■ Problem requirements: Render the lines of the listing below as a Markdown table with the columns Row and Line, from the line containing "bija smaga, un" through the line containing "Avēnijas nama dārzu", inclusive. Number each line in the Row column and leave out any blank lines.

■ Saved entries:
━━━━━━━━
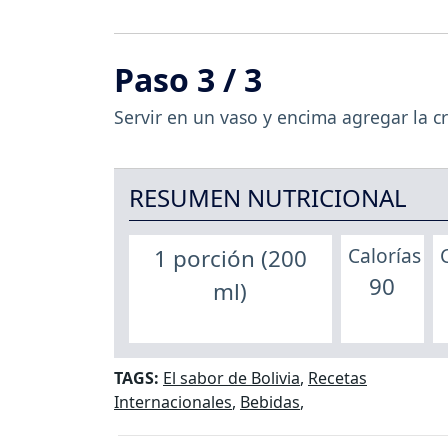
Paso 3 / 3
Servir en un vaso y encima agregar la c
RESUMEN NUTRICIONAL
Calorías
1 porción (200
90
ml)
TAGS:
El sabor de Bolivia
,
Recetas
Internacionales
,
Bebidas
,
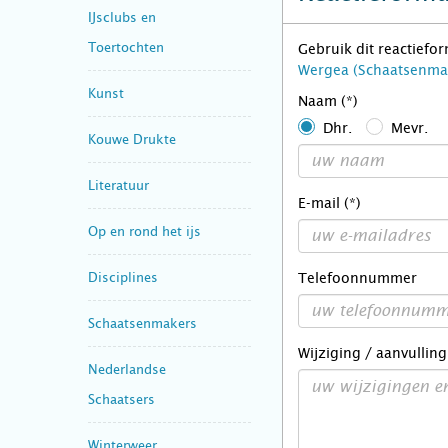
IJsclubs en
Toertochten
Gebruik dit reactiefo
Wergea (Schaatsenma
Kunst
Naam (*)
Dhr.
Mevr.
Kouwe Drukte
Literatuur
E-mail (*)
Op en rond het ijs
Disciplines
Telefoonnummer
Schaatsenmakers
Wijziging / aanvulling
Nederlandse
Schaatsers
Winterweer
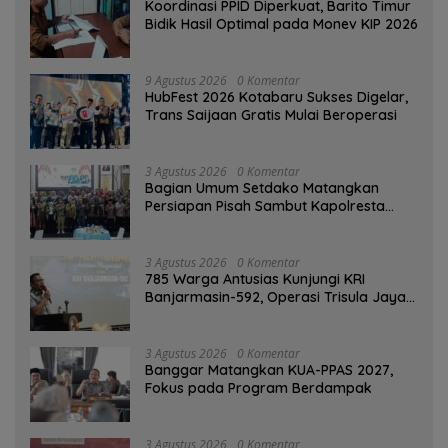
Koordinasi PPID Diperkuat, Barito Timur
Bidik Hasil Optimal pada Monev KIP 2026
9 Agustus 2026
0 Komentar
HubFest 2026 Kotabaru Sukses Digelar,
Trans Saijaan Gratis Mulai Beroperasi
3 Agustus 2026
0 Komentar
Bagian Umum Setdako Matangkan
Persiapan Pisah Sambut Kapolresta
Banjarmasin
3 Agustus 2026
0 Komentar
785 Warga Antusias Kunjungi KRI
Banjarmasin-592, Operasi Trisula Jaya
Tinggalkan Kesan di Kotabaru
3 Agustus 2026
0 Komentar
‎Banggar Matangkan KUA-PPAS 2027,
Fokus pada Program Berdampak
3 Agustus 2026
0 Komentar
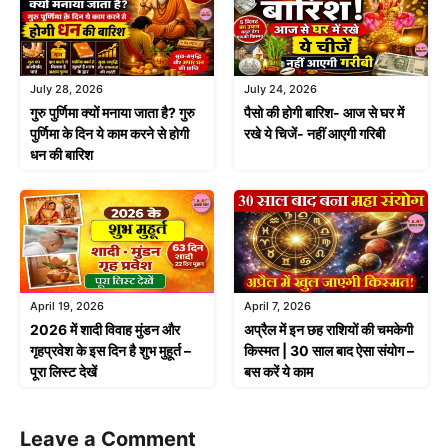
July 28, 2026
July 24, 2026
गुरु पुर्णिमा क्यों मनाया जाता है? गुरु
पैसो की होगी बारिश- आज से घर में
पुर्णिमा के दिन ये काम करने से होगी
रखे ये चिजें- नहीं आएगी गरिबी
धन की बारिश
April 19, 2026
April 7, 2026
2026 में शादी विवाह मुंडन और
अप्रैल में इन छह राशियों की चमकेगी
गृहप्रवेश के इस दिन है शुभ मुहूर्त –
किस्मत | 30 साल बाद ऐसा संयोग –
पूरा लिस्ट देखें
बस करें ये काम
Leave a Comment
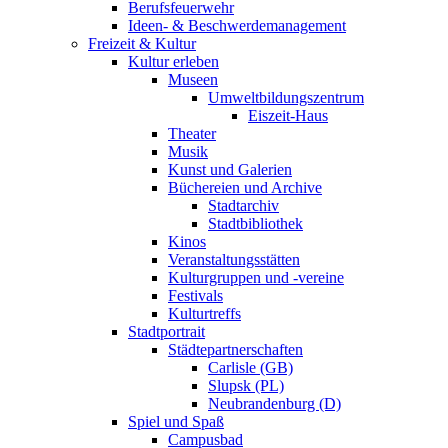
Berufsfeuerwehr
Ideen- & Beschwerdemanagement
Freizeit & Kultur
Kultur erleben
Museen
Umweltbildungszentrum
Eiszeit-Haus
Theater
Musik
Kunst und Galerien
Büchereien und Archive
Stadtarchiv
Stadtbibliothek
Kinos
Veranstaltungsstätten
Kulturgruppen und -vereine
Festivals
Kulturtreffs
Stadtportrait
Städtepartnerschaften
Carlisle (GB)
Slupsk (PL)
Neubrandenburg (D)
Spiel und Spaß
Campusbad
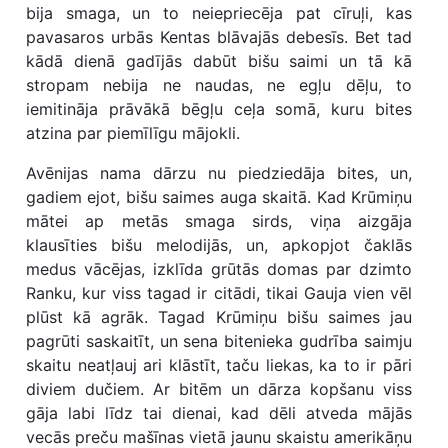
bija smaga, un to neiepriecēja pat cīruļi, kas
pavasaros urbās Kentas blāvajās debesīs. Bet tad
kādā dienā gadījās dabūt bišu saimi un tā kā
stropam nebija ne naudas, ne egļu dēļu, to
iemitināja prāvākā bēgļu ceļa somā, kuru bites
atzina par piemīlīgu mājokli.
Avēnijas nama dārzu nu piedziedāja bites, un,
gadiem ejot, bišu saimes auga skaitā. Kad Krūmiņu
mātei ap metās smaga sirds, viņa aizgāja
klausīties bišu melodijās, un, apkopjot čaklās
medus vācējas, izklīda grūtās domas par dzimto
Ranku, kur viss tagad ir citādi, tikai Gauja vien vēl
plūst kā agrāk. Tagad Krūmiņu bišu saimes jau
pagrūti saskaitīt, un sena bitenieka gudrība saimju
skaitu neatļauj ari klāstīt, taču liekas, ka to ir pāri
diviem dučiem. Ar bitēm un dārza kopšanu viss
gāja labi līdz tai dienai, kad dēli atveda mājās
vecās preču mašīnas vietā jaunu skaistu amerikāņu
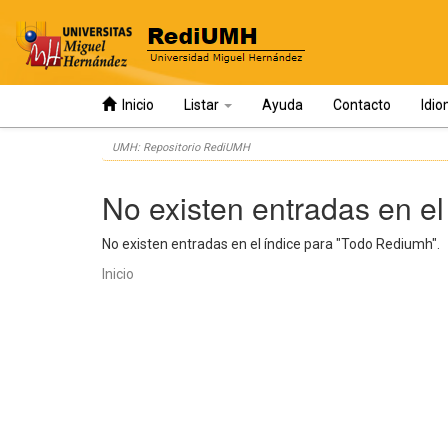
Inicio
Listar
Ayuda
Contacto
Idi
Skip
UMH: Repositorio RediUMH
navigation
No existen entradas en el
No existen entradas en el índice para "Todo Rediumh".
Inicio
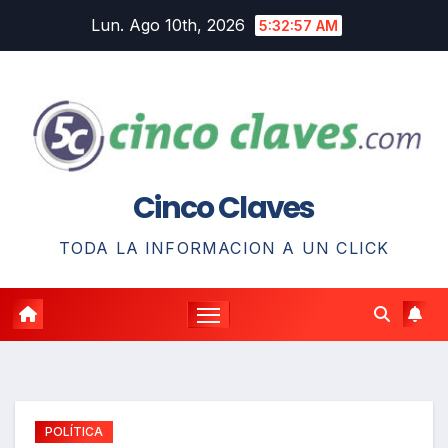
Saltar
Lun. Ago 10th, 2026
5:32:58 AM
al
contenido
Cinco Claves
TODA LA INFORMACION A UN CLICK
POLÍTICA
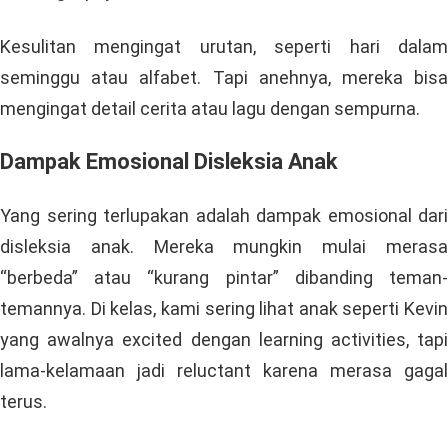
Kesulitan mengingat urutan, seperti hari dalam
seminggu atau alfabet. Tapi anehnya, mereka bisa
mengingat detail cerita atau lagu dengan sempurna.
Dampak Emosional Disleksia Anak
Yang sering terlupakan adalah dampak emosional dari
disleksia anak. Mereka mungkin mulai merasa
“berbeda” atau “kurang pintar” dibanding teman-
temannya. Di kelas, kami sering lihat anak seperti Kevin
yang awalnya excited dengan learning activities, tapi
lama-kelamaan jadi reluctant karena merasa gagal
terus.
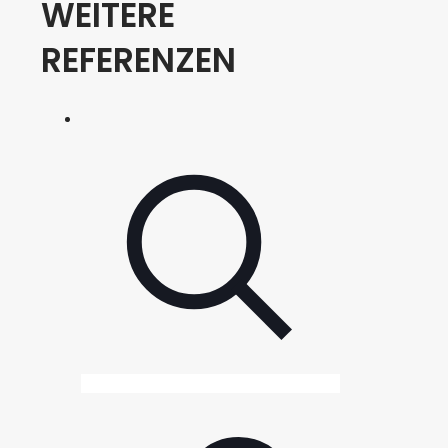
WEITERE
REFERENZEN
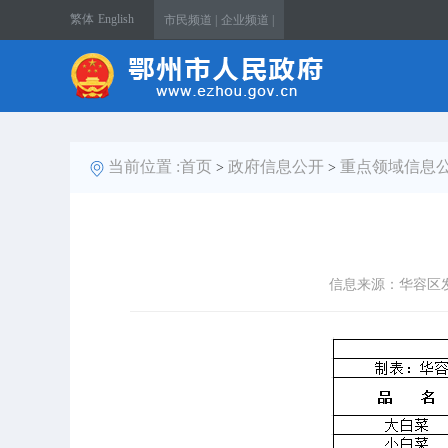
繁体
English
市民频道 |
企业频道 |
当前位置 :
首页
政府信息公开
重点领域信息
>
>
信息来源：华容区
━━━━━━━━
■ Output:
| Row | Line |
|---|---|
| 1 | bija smaga, un to neiepriecēja pat cīruļi, kas |
| 2 | pavasaros urbās Kentas blāvajās debesīs. Bet tad |
| 3 | kādā dienā gadījās dabūt bišu saimi un tā kā |
| 4 | stropam nebija ne naudas, ne egļu dēļu, to |
| 5 | iemitināja prāvākā bēgļu ceļa somā, kuru bites |
| 6 | atzina par piemīlīgu mājokli. |
| 7 | Avēnijas nama dārzu nu piedziedāja bites, un, |